* [EXERCISE TEXT]
+ + + + + + +

BWH’s V-Day Event on Human Trafficking Enlightens, Inspires

From left: Ellen Golden, Hanni Stoklosa and Jasmine Grace Marino
Though it may seem like a faraway issue, human trafficking—defined as the recruitment, acquisition, harboring or transporting of adults or children by improper means such as force, fraud or deception, with the aim of exploiting them for profit—happens here in the U.S., including in Boston.
On Feb. 12, BWH hosted an event in honor of V-Day, a global movement dedicated to ending violence against women and girls. The BWH event featured a compelling presentation by a survivor of human trafficking, followed by a panel discussion of how trauma-informed care can better identify and heal survivors of violence and human trafficking. Of the 21 million victims of human trafficking around the world, up to 88 percent report having interacted with a health care provider during the time they were being trafficked.
Survivor and advocate Jasmine Grace Marino was once one of these victims. During the five years when she was being trafficked, Marino had many appointments with her primary care physician at another hospital, but the physician never noticed the signs or the danger she was in, which included brainwashing, violence and the threat of violence by her trafficker.
“Human trafficking is hidden in plain sight,” said Marino, who, at 19 years old, first met the man who would become her trafficker. He paid her attention and treated her like a girlfriend at first, said Marino, who had experienced sexual violence in the past. “We were both coming out of a broken system.”
Marino has since founded a nonprofit called Bags of Hope, which provides basic needs and resources to women who are victims of trafficking.

+ + + + + + +

Structured page parsing data
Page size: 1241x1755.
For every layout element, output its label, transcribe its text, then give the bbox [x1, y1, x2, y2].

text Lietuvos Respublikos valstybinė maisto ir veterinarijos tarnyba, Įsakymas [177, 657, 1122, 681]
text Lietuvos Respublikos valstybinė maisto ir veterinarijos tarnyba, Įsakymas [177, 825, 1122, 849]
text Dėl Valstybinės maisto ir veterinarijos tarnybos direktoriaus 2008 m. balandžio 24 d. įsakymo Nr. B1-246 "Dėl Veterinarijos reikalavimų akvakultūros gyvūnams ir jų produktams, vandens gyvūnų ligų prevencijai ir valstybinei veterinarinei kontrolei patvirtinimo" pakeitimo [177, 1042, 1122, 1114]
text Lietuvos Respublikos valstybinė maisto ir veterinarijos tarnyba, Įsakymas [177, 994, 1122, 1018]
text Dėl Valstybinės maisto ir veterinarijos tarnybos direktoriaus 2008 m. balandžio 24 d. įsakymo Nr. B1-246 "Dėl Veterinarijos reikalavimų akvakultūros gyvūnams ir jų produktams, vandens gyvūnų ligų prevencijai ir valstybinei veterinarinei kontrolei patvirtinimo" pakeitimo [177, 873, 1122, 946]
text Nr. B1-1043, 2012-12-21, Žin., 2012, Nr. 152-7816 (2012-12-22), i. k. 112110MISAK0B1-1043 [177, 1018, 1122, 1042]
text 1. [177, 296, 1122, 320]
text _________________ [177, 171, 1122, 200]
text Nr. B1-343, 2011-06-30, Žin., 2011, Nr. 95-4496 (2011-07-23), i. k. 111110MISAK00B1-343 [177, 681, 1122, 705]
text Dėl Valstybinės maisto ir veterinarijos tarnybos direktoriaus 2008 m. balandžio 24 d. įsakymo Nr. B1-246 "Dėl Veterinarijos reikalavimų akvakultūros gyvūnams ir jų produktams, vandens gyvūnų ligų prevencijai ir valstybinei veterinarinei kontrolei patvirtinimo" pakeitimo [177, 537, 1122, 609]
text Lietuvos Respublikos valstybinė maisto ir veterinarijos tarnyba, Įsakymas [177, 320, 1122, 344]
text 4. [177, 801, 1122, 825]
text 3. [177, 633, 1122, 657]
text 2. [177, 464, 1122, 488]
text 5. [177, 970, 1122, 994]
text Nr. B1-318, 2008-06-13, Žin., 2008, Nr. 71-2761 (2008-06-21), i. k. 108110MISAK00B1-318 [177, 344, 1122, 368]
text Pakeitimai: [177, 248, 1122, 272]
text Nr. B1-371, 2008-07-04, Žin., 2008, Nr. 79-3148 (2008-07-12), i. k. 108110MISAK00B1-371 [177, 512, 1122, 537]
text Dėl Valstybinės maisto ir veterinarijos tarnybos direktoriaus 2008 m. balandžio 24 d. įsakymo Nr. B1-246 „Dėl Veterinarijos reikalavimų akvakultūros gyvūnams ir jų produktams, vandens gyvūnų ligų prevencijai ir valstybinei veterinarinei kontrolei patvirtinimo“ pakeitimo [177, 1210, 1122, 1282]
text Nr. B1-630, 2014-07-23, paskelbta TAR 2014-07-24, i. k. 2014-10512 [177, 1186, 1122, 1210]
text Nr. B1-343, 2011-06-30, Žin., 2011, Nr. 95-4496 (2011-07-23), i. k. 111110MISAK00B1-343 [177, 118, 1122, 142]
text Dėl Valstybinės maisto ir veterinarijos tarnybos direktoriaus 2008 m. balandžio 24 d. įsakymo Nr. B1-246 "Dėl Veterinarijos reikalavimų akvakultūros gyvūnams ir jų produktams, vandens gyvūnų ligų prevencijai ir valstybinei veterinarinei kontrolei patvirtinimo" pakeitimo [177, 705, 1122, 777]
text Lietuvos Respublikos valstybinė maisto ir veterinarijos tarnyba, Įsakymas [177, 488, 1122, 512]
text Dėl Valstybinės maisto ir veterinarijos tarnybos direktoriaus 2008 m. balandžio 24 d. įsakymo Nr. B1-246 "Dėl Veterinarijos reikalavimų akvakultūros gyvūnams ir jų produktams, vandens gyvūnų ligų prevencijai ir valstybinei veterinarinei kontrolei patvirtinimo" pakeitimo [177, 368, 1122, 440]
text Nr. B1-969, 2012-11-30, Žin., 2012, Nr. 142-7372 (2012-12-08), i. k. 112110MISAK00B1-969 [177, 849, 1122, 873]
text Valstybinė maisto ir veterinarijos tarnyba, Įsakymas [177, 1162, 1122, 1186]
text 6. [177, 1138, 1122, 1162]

+ + + + + + +

* [EXERCISE 1] Reproduce the stretch of the article on BWH's V-Day event from "From left: Ellen" through "were being trafficked.".
* [EXERCISE 2]
Answer these questions using the article on BWH's V-Day event:
(a) On what date did BWH host its V-Day event?
(b) How old was Marino when she first met the man who would become her trafficker?
(c) What is the name of the nonprofit Marino founded?
* [EXERCISE 3] Resume the article on BWH's V-Day event, starting after its final sentence.

* [ANSWER AREA 1]
From left: Ellen Golden, Hanni Stoklosa and Jasmine Grace Marino
Though it may seem like a faraway issue, human trafficking—defined as the recruitment, acquisition, harboring or transporting of adults or children by improper means such as force, fraud or deception, with the aim of exploiting them for profit—happens here in the U.S., including in Boston.
On Feb. 12, BWH hosted an event in honor of V-Day, a global movement dedicated to ending violence against women and girls. The BWH event featured a compelling presentation by a survivor of human trafficking, followed by a panel discussion of how trauma-informed care can better identify and heal survivors of violence and human trafficking. Of the 21 million victims of human trafficking around the world, up to 88 percent report having interacted with a health care provider during the time they were being trafficked.

* [ANSWER AREA 2]
(a) Feb. 12
(b) 19 years old
(c) Bags of Hope

* [ANSWER AREA 3]
“Human trafficking victims present in many clinical settings, including emergency medicine, OB/GYN, psychiatry, and primary and urgent care,” said panelist Hanni Stoklosa, MD, MPH, an attending physician in the Department of Emergency Medicine and a member of the Division of Women’s Health. “Health systems need to develop frameworks to better care for this highly vulnerable population.”
Annie Lewis-O’Connor, PhD, NP, founder and director of the BWH Coordinated Approach to Recovery and Empowerment (C.A.R.E.) Clinic, highlighted the importance of trauma-informed care—an approach to patient care that recognizes the presence of trauma symptoms in patients and acknowledges the role that trauma has played in their lives. She also shared some of the new approaches she and her C.A.R.E. Clinic staff are using to engage patients in their care, such as texting patients to check in on them between appointments.
“Each visit with a patient is an opportunity to act in a trauma-informed way,” said panelist Eve Rittenberg, MD, medical director for Primary Care at the Fish Center for Women’s Health. “That patient-clinician relationship is at the core of what patient care should be.”
Ellen Golden, MSW, LICSW, Emergency Department lead social worker, also lent her expertise to the panel, which was moderated by Paula Johnson, MD, MPH, executive director of the Connors Center for Women’s Health and Gender Biology and chief of the Division of Women’s Health.